Jak informuje CNN, do awarii doszło na początku marca. „Sposób przechowywania jaj oraz zarodków w zamrażarkach, utrudnił nasze początkowe szacowanie liczby próbek, które uległy uszkodzeniu” - napisała w oświadczeniu klinika.
CNN podaje, że temperatura w zbiorniku z ciekłym azotem, w którym przechowywane były zarodki, nagle spadła. Zdalny system alarmowy na zbiorniku, który miał ostrzegać o zmianach wahań temperatury, był najprawdopodobniej wyłączony. Spadek temperatury miał miejsce w nocy, gdy w laboratorium nie było osoby, która mogłaby skontrolować parametry. W komunikacie dodano, że nie wiadomo, kto wyłączył alarm i jak długo był nieaktywny. Problemy zauważono wcześniej
Działaniu zbyt niskiej temperatury poddanych zostało 4 tys. komórek jajowych oraz zarodków. Jak zaznacza CNN, problem ten dotyczy około 950 rodzin.

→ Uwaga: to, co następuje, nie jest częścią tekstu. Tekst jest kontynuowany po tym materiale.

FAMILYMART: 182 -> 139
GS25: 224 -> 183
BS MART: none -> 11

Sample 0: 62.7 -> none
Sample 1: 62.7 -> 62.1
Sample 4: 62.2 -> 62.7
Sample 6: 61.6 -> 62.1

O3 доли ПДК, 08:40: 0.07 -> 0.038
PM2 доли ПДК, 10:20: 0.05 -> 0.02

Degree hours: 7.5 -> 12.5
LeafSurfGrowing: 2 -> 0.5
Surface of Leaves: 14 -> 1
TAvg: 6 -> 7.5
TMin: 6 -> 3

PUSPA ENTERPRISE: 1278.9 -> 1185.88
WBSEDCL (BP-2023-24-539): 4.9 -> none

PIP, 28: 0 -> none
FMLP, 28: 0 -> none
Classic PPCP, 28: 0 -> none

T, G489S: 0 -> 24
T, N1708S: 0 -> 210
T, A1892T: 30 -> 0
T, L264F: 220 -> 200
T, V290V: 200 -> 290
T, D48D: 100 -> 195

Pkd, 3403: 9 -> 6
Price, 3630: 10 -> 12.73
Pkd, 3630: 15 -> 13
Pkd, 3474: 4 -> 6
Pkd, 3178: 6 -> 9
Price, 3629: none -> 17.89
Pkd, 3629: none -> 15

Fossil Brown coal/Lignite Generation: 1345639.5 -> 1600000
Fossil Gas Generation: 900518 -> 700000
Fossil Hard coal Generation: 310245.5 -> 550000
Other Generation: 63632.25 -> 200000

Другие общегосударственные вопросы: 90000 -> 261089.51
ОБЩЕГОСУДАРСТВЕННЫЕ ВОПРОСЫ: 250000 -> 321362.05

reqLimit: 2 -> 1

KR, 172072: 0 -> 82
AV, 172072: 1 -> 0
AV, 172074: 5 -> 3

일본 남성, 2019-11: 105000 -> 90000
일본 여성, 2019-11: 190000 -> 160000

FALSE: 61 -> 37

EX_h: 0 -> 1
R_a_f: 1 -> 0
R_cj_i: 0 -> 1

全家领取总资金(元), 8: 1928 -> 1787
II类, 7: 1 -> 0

Dziwne jest jednak to, że klinika potwierdziła, że problemy ze zbiornikiem kilka tygodni przed awarią. Pracownicy placówki zgłaszali wówczas trudności z automatycznym napełnianiem go ciekłym azotem. Jak zapewnia klinika, współpracowano z producentem zbiornika, aby rozwiązać problem.